The SEC has extended its review of in-kind redemptions for two major crypto ETFs.
- The SEC is delaying its decision on Bitwise’s Bitcoin and Ether spot ETFs.
- In-kind redemptions could reduce taxes for ETF investors.
- Regulators say they need more time to study the proposal.
What In-Kind Redemptions Mean for Crypto ETFs
The U.S. Securities and Exchange Commission (SEC) is reviewing a proposal for in-kind redemptions on two crypto ETFs. These are spot ETFs for Bitcoin (BTC) and Ether (ETH), managed by Bitwise. If approved, in-kind redemptions would let investors swap ETF shares for the actual crypto, not cash.
This could help some investors avoid taxes that come with selling ETF shares for money. Instead, they would just receive the same amount of crypto directly.

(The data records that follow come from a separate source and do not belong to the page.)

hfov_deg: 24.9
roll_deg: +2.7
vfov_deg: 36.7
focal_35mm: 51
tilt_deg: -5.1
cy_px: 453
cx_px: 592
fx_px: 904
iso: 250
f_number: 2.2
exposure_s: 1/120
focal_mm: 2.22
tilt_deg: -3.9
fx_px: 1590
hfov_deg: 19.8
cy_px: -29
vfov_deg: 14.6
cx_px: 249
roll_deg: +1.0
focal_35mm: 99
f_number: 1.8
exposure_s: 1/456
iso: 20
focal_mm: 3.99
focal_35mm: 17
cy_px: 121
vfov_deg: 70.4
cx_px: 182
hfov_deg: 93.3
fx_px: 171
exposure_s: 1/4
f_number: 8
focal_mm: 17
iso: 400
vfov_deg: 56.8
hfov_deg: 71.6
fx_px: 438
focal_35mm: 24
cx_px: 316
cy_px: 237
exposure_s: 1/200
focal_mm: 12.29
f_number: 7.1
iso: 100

SEC Extends Its Decision Timeline
The decision applies to ETFs listed on NYSE Arca. The SEC announced it needs more time to consider the proposed rule. By law, the SEC can extend its review up to 90 days. This is not the first delay. The SEC often takes the full time when ruling on crypto-related issues.

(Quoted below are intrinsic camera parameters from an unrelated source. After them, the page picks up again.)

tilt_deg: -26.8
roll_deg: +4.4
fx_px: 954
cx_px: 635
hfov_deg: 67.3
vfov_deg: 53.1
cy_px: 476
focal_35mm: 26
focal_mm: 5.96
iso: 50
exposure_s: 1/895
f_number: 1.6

Bitwise and Grayscale Face SEC Delays
The SEC’s delay is part of a larger trend. Earlier this month, lawyers for Grayscale challenged another delay affecting their Digital Large Cap ETF. The regulator had already approved it. However, the SEC later decided to pause the decision for more review. Grayscale says this move broke the rules.
A Shift in SEC’s Crypto Attitude
Since Paul Atkins became SEC Chair, the agency’s outlook on crypto has changed. Atkins says he wants to create rules that help new financial products grow. He also said the SEC should stop using unclear laws and focus on giving firms more clarity. He called tokenization an innovation worth supporting.
This change may lead to better rulemaking for ETFs and other crypto-based assets. Still, delays like this one continue to frustrate companies and investors hoping for faster answers.